Try it. Take the line that contains "thumb tip: (966, 876)" and all lines after it, up to and including the last line of the data, and write them out exactly; nothing else belongs in the answer.

· · · · · · ·

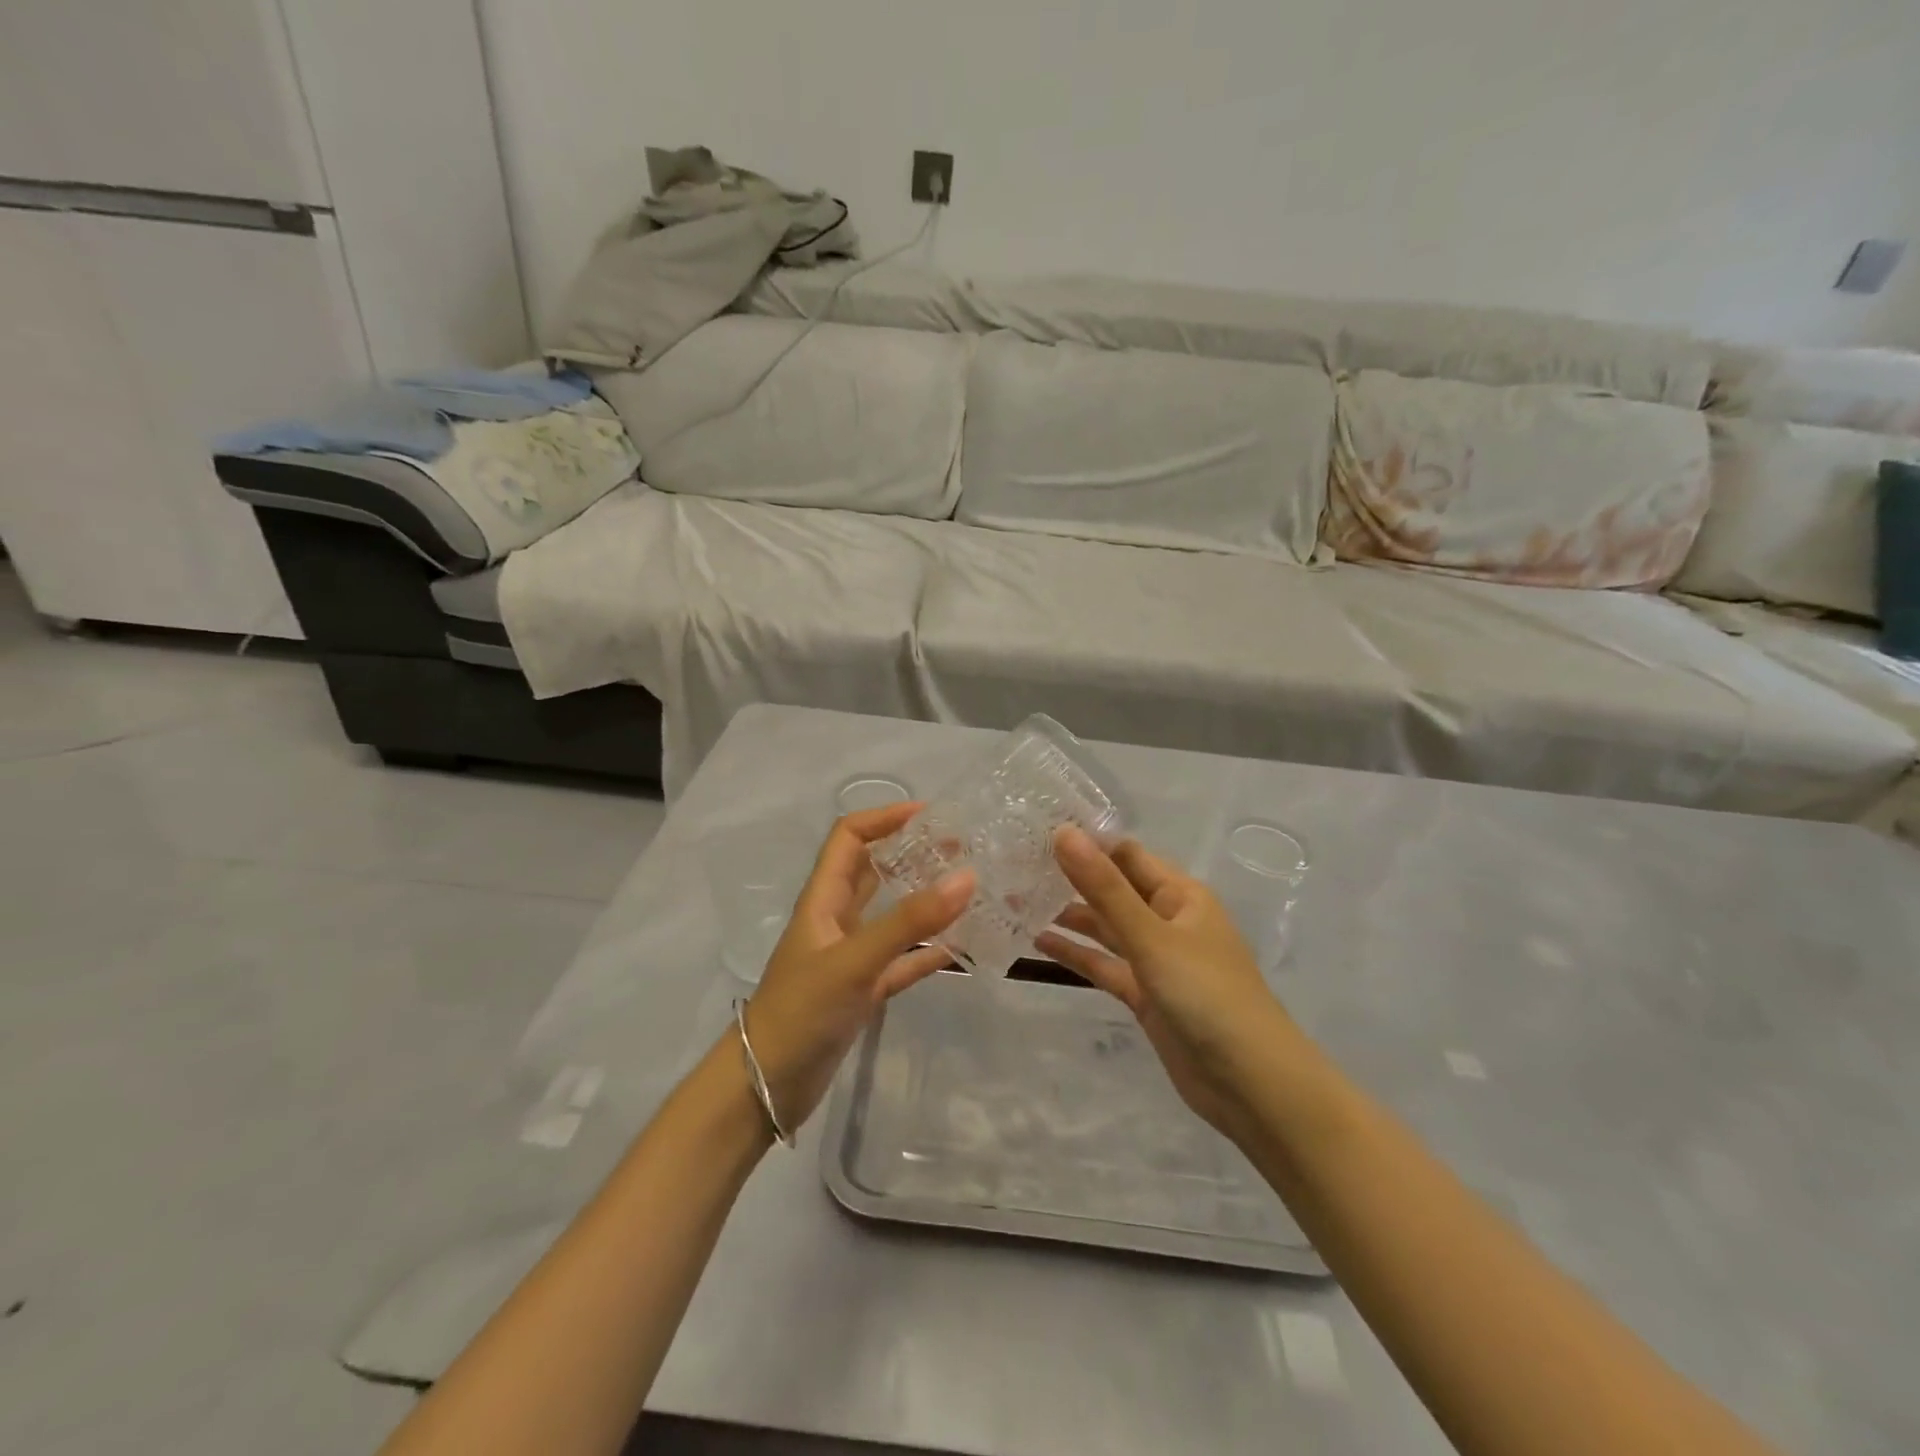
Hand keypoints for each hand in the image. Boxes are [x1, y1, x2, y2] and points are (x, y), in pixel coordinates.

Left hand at [742, 803, 973, 1131]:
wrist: (764, 1086)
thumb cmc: (801, 1011)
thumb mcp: (855, 960)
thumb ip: (909, 922)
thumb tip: (966, 876)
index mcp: (824, 899)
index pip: (850, 837)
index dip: (884, 818)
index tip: (930, 815)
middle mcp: (836, 919)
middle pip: (874, 871)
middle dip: (912, 853)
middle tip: (961, 849)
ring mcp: (850, 956)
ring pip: (891, 915)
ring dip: (924, 900)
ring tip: (968, 889)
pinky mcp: (862, 990)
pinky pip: (901, 962)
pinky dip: (927, 953)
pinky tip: (962, 948)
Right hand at [1035, 827, 1297, 1139]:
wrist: (1251, 1083)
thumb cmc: (1206, 995)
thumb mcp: (1151, 936)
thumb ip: (1104, 888)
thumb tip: (1064, 833)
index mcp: (1179, 894)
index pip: (1125, 854)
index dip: (1085, 841)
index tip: (1034, 831)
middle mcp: (1167, 919)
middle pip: (1112, 889)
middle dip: (1069, 878)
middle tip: (1014, 865)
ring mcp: (1156, 959)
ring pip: (1105, 927)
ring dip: (1068, 915)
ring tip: (1016, 900)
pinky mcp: (1145, 994)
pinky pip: (1105, 965)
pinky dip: (1077, 954)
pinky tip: (1039, 943)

· · · · · · ·

Worked solution.
thumb tip: (966, 876)
index mcp: (824, 899)
index pip: (850, 837)
index dip: (884, 818)
index tip: (930, 815)
middle mcp: (836, 919)
middle pip: (874, 871)
middle dip: (912, 853)
middle tip: (961, 849)
ring mcp: (850, 956)
ring pip: (891, 915)
ring dip: (924, 900)
ring tip: (968, 889)
pinky mcp: (862, 990)
pinky pip: (901, 962)
pinky dip: (927, 953)
pinky tip: (962, 948)
Right hand at [1035, 827, 1297, 1139]:
wrist: (1251, 1083)
thumb cmc: (1206, 995)
thumb mcp: (1151, 936)
thumb ip: (1104, 888)
thumb tip: (1064, 833)
index mcp: (1179, 894)
index pip: (1125, 854)
index dip: (1085, 841)
index tip: (1034, 831)
middle mcp: (1167, 919)
middle pip: (1112, 889)
middle dip: (1069, 878)
middle tip: (1014, 865)
ring mcp: (1156, 959)
ring pip: (1105, 927)
ring dip: (1068, 915)
ring tip: (1016, 900)
pinky mcp: (1145, 994)
pinky pip: (1105, 965)
pinky dip: (1077, 954)
pinky tip: (1039, 943)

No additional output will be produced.